For those too young to remember, Nike’s “Just Do It!” campaign began in 1988. The slogan and accompanying ads encouraged everyone, regardless of age, physical build, or athletic ability, to get moving (in Nike shoes and gear, of course). While it was a wildly successful marketing strategy, the reality is that, as human beings, we have evolved to “Just do the same thing we always do” because doing something new or different is harder and involves significantly more risk.
During graduate school, I earned my keep teaching introductory educational psychology courses at Michigan State University. One of my favorite units covered a variety of topics related to motivation and why we do (or don’t do) certain things. Without going into too much detail and risking oversimplifying a complex topic, as a rule, until we are faced with a compelling reason to try something new or different, we stick to what we know.
Think about infants and the progression from being completely immobile, to crawling, and eventually to walking and running. Later-born children tend to reach these gross motor milestones at a younger age than their older siblings. The reason is simple and again rooted in evolutionary history. The first child receives the undivided attention of parent(s) and often has everything he or she desires. In comparison, subsequent children cannot receive the same amount of individual attention, and can observe first-hand the benefits of locomotion their older sib(s) enjoy.
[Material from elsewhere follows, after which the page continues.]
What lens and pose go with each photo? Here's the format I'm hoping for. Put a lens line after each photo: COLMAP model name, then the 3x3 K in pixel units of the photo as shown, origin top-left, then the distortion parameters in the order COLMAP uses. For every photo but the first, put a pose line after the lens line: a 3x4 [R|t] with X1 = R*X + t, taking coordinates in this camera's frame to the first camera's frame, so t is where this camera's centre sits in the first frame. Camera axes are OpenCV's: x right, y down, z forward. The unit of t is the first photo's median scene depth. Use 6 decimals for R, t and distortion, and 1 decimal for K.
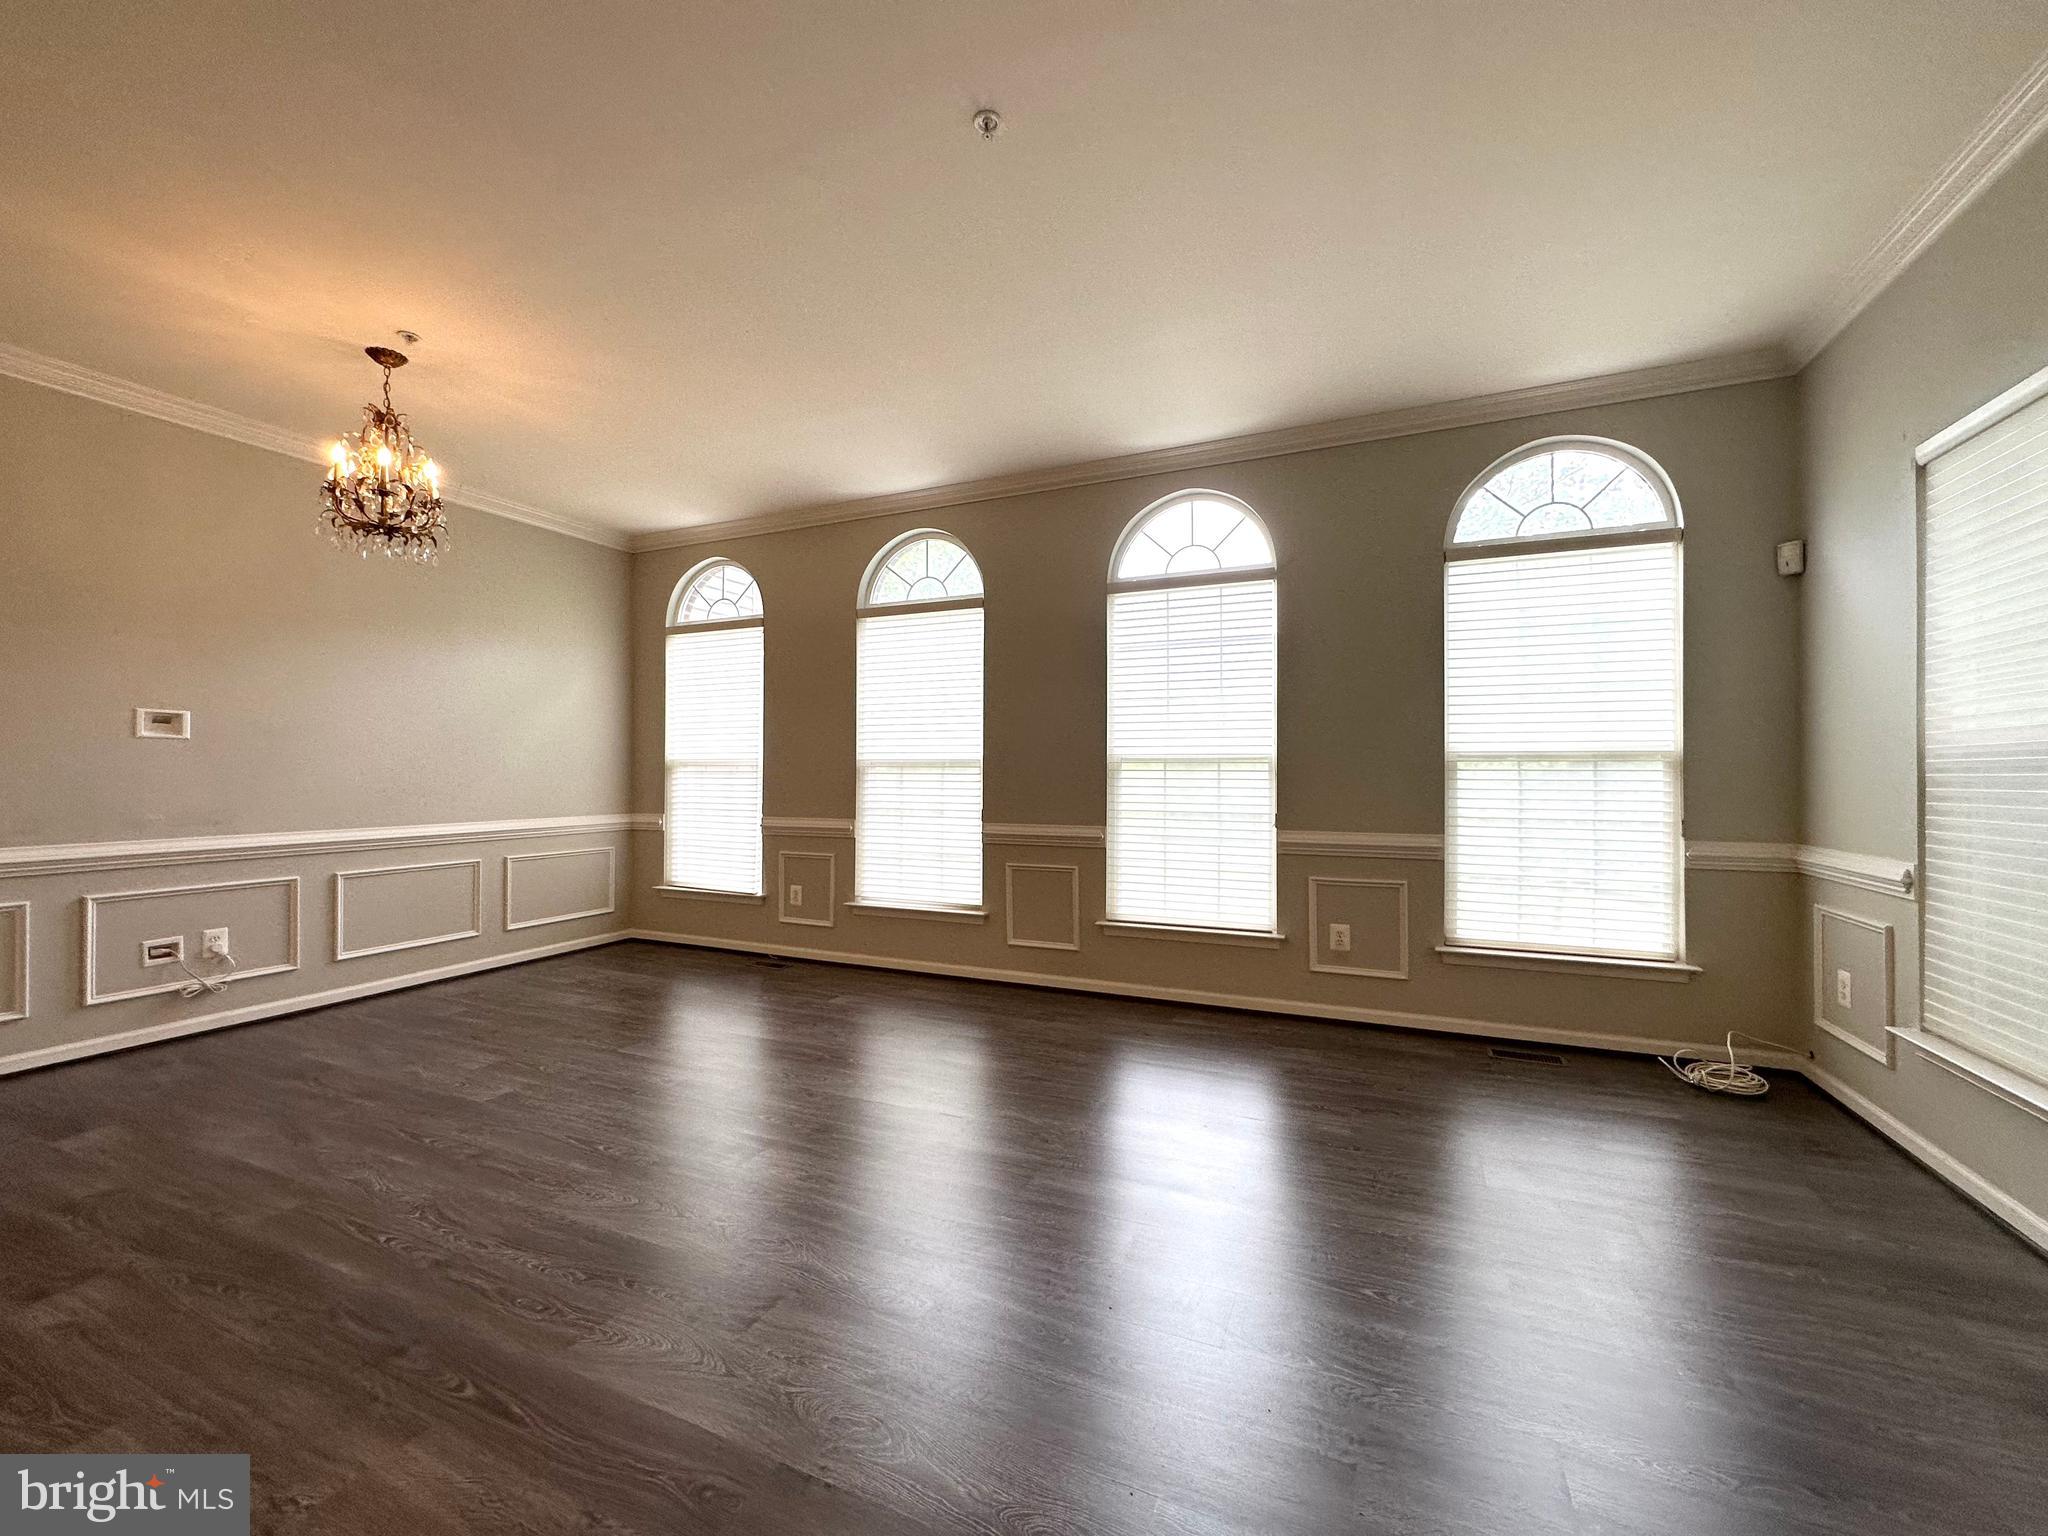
lens RADIAL K [[841.9, 0, 1024.0], [0, 841.9, 768.0], [0, 0, 1]] dist [-0.001109, -0.000101]
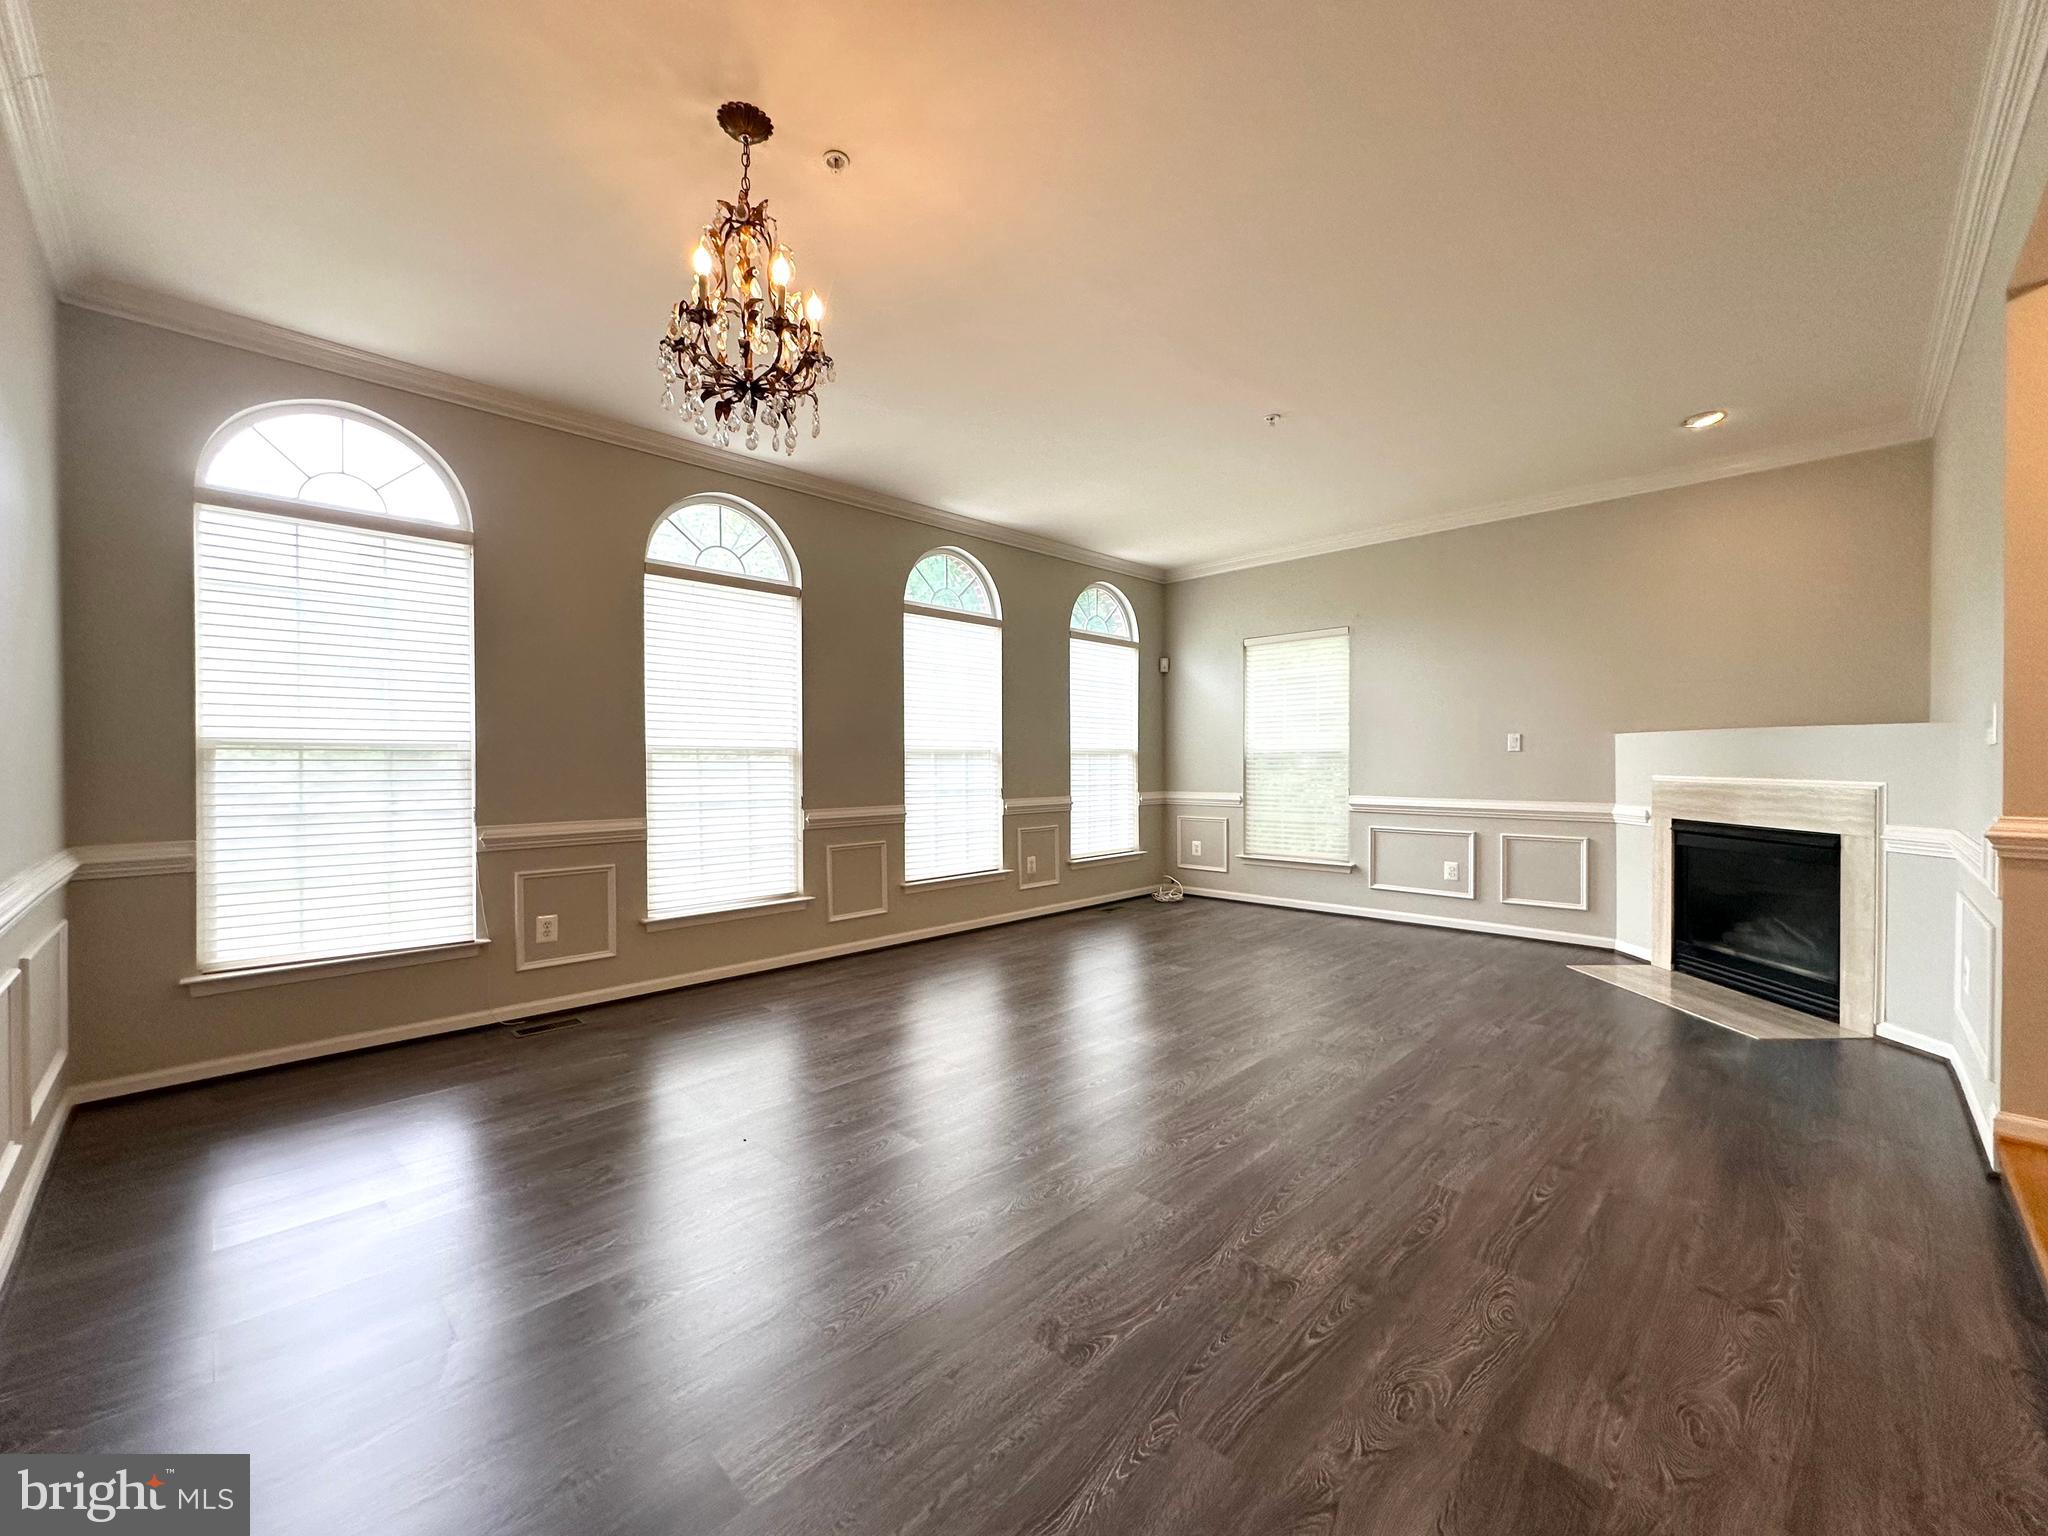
lens RADIAL K [[816.4, 0, 1023.0], [0, 816.4, 768.4], [0, 0, 1]] dist [-0.003457, 0.000446]
pose [[0.348447, -0.009346, 0.937282, -0.922389], [-0.002022, 0.999940, 0.010723, 0.003887], [-0.937326, -0.005632, 0.348408, 0.424601]]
As a result, they are motivated to work through the challenges and certain falls and bruises to get moving at an earlier age.
I know that most of you have little—if any—contact with infants in your day to day programs, but the universal lesson is that kids and adults become motivated to try something new when what they’re currently doing is not meeting their goals. This simple truth explains why some children embrace new opportunities while others refuse to try anything new. It also, coincidently, helps to explain why your staff members (and gasp, even you) frequently show resistance to new programs or policies.
Met With Resistance
Let’s look at Jillian, an 8-year-old girl who is enrolled in a beginner swim class. She’s been in the class for a while and is perfectly comfortable doing what is asked of her, as long as she can keep her head above water. In fact, Jillian really enjoys the class and particularly loves the “free time” after the lesson is complete when she gets to play with her best friend, Amanda. Jillian’s trouble starts when the instructor asks her to put her face in the water. Much to the instructor’s chagrin and despite her best efforts, Jillian steadfastly refuses.
After about a month, Amanda and most of the other children move on to another class, but because Jillian still won’t put her face in the water, she is forced to repeat the beginner class. To her parents’ and instructor’s great surprise on the first day of the new session, Jillian quickly and resolutely closes her eyes, scrunches her face, and sticks her whole head under the water. After doing a double take, her instructor stammers out effusive praise for her effort, and then asks why she chose today of all days to “take the plunge.” Without missing a beat, Jillian replies, “I want to be in the other class with Amanda.”
Regardless of whether your department serves infants or offers swimming lessons, Jillian’s story illustrates the basic psychology of motivation and how most of us ultimately commit to try something new. In Jillian’s case, as long as she had a chance to play with Amanda, there was no good reason to push past her initial unease about being underwater. However, when choosing not to go underwater was no longer adaptive, she overcame her anxiety in order to receive a desired outcome.